The rest of the night was slow- got up a little after 6, cleaned up swordfish equipment and switched to trolling and headed north.

About 10 minutes in the rigger pops and drag start screaming and then the horrible sound of failure! Whatever it was got everything and the line popped back so hard and fast that it got Blake on the side of his face- hopefully no scars but a good story nonetheless! We rigged back up and were back at it. A few minutes later- bam (yes- lower case) and we reel in the smallest weehoo I’ve ever seen- tasty anyway!

Then it got SLOW. The awesome line in between the nipple and spur never appeared. Went way north, back south, then west past the elbow, the water got really rough form late morning to late afternoon- i would say up to 3 foot seas at 3 seconds when it called for ones at 5-6 seconds. Turned back and headed to the edge above the nipple and it started calming down again. Still no weed, no lines, no color change, only a temperature change from 84.8 to 85.1 is what we cold find all day long. Water was definitely blue for most of the day.

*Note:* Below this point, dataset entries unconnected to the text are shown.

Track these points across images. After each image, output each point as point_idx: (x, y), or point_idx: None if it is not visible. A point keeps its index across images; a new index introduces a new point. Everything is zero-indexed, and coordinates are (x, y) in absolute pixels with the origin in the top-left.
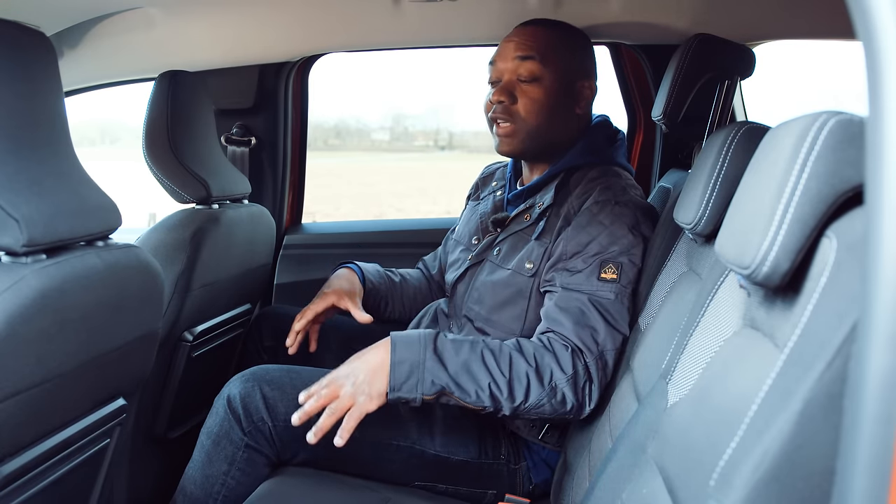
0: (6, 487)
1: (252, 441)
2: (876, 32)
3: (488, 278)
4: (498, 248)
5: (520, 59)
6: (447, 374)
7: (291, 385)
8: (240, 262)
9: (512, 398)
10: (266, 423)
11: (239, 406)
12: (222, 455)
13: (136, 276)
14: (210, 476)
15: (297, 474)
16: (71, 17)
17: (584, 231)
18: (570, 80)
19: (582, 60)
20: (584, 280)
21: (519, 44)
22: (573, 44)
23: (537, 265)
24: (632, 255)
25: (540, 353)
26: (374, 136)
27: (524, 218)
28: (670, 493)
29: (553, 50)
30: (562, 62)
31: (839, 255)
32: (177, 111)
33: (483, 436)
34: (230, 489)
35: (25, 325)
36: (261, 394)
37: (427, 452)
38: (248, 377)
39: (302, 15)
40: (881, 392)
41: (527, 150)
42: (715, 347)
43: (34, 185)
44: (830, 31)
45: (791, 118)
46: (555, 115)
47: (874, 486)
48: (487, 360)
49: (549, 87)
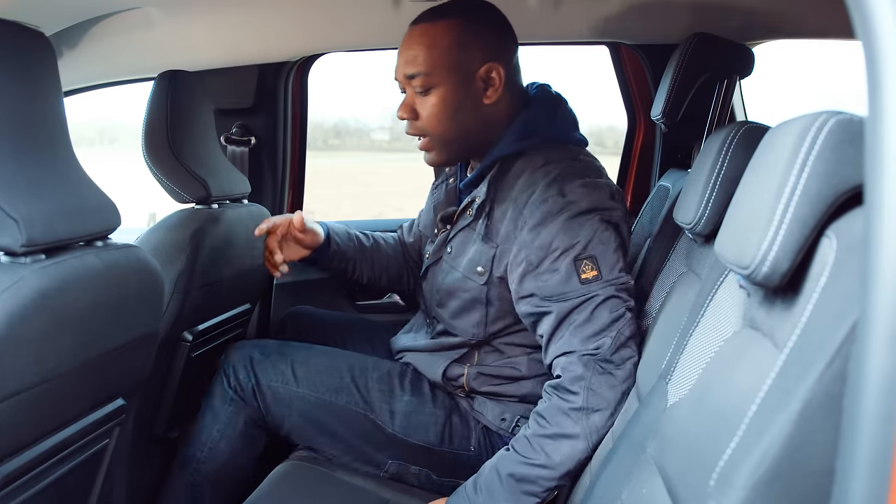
0: (6, 487)
1: (237, 396)
2: (876, 32)
3: (444, 282)
4: (450, 245)
5: (407, 78)
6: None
7: (279, 353)
8: (240, 262)
9: (570, 449)
10: (250, 381)
11: (230, 366)
12: (211, 410)
13: (135, 277)
14: (199, 429)
15: (297, 473)
16: (70, 17)
17: (541, 233)
18: (469, 75)
19: (480, 46)
20: (564, 285)
21: (406, 59)
22: (461, 34)
23: (487, 270)
24: (601, 239)
25: (553, 407)
26: (373, 136)
27: (467, 213)
28: (670, 493)
29: (441, 51)
30: (454, 60)
31: (839, 255)
32: (176, 111)
33: (449, 424)
34: (214, 441)
35: (25, 325)
36: (249, 357)
37: (385, 430)
38: (246, 343)
39: (301, 15)
40: (881, 392)
41: (452, 157)
42: (715, 347)
43: (33, 186)
44: (830, 31)
45: (791, 118)
46: (461, 117)
47: (874, 486)
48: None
49: (444, 93)
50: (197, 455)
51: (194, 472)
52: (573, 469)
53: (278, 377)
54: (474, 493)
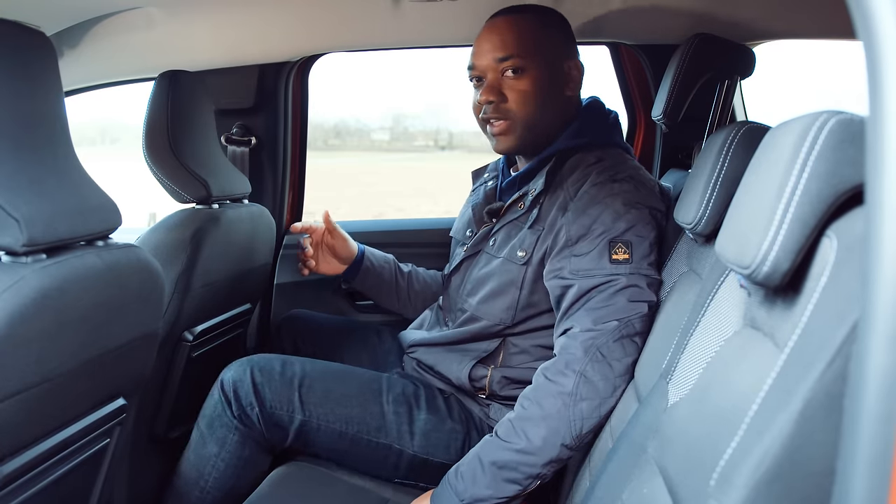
0: (6, 487)
1: (242, 425)
2: (876, 32)
3: (481, 272)
4: (494, 238)
5: (499, 61)
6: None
7: (280, 372)
8: (240, 262)
9: (554, 437)
10: (254, 408)
11: (230, 390)
12: (214, 437)
13: (136, 276)
14: (202, 457)
15: (296, 473)
16: (71, 17)
17: (585, 213)
18: (555, 64)
19: (562, 41)
20: (594, 263)
21: (495, 44)
22: (550, 26)
23: (529, 253)
24: (639, 231)
25: (541, 389)
26: (374, 136)
27: (518, 206)
28: (670, 493)
29: (531, 38)
30: (543, 48)
31: (839, 255)
32: (177, 111)
33: (468, 439)
34: (220, 471)
35: (25, 324)
36: (251, 378)
37: (405, 452)
38: (244, 363)
39: (302, 15)
40: (881, 392)
41: (526, 144)
42: (715, 347)
43: (34, 185)
44: (830, 31)
45: (791, 118)
46: (547, 103)
47: (874, 486)
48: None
49: (536, 77)
50: (201, 484)
51: (199, 501)
52: (555, 458)
53: (284, 404)
54: (456, 479)
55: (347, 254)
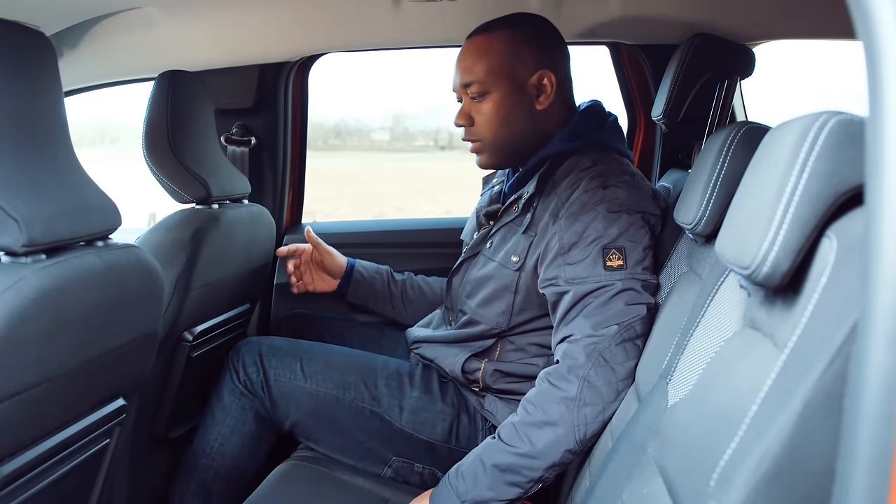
0: (6, 487)
1: (247, 391)
2: (876, 32)
3: (478, 273)
4: (491, 240)
5: (464, 87)
6: (487, 489)
7: (288, 348)
8: (240, 262)
9: (556, 444)
10: (259, 376)
11: (239, 361)
12: (220, 405)
13: (135, 276)
14: (209, 425)
15: (297, 473)
16: (71, 17)
17: (577, 220)
18: (519, 83)
19: (537, 54)
20: (589, 271)
21: (461, 70)
22: (524, 41)
23: (522, 258)
24: (632, 236)
25: (545, 394)
26: (374, 136)
27: (513, 209)
28: (670, 493)
29: (496, 61)
30: (507, 68)
31: (839, 256)
32: (177, 111)
33: (457, 421)
34: (225, 437)
35: (25, 325)
36: (258, 352)
37: (394, 425)
38: (254, 339)
39: (302, 15)
40: (881, 392)
41: (503, 160)
42: (715, 347)
43: (34, 185)
44: (830, 31)
45: (791, 118)
46: (515, 121)
47: (874, 486)
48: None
49: (498, 99)
50: (207, 451)
51: (205, 469)
52: (558, 462)
53: (286, 372)
54: (457, 479)
55: (336, 267)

Ran he edge west to east north of the nipple until it cuts up north, ran that and then turned back to trace it the other way. Sun was getting ready to go down and I was feeling the pressure. As we made the turn from heading south to go west on the edge, BAM!! Hoo slams long flat and takes off! FINALLY. Get him in- pics, high fives, and a 26lb hoo into the fish bag. Pack up and head home- back to the dock around 8:15.

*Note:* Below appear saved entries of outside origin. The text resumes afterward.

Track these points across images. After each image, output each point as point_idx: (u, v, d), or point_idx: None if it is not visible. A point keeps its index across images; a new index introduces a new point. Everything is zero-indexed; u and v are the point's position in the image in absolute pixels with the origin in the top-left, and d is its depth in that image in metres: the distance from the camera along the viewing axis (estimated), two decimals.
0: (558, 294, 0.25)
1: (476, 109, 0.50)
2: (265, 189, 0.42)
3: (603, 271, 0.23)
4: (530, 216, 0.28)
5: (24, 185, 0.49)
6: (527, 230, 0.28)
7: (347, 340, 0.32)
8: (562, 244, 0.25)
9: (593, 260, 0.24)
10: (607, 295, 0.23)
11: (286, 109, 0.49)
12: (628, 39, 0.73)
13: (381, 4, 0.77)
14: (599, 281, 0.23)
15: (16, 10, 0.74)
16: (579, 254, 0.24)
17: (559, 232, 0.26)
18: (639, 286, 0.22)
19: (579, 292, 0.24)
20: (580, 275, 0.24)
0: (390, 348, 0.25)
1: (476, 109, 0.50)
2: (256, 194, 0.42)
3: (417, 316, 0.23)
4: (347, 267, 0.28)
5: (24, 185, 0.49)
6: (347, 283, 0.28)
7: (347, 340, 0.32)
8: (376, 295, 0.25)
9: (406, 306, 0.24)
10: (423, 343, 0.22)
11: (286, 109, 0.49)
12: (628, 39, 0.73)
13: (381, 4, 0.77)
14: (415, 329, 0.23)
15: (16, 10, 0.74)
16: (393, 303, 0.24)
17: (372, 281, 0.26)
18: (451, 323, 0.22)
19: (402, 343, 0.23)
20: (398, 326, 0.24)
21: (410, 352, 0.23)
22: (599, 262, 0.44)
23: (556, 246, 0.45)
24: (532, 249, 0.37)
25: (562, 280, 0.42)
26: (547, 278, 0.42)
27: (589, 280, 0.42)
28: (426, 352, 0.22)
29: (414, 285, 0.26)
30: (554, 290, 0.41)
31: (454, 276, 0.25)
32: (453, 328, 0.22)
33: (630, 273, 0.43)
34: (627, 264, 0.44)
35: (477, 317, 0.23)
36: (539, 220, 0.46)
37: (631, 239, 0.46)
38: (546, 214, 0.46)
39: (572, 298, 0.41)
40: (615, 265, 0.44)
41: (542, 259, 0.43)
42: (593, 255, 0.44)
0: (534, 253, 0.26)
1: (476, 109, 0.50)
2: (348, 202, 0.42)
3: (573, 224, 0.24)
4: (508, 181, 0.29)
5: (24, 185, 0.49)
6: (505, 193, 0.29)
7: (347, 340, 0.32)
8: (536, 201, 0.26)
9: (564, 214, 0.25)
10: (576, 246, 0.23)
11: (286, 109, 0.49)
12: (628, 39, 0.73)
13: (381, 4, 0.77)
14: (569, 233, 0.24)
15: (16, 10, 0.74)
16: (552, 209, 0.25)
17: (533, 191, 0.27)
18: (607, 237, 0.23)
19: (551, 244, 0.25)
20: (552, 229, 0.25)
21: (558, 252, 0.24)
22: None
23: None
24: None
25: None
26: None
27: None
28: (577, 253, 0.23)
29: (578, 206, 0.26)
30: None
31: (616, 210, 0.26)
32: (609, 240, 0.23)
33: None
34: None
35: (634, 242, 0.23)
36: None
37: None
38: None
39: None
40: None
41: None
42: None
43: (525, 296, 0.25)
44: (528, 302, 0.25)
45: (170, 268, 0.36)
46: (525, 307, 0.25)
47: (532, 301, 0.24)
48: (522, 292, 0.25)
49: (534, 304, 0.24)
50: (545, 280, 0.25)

Great trip overall- targeted swords and got one- only the second attempt at it! This year we have every billfish to the boat- Blue, White, Sail, now a sword! Very cool! The hoo to cap the day off helped a lot for sure. So much dead time when the reports sounded so promising. 

Hoping to get out to the rigs now and target tuna before Al transfers up to Virginia.


----------



## Bite Me Baby (Jun 19, 2016)

Great report! We did roughly the same thing you did. Left out of Destin Friday around lunch but only managed 1 wahoo and 1 short sword at the spur.


----------



## Team_keepinitreel (Aug 6, 2018)

We went Saturday morning and trolled nipple with no luck then headed out to the spur. Nothing out there but when we headed back we almost ran over a tree and stopped. Went 3-5 on 15-25lbs mahi and one hoo about 12 inches lol. Got a report from Friday during the day and they said there was a good weed line at the spur. They went 0-1 on sails and a ton of stud mahi. We found the weed line but it was already broken up by the time we got out there.


----------



## Michael f sights (Jun 19, 2012)

Great trip!


----------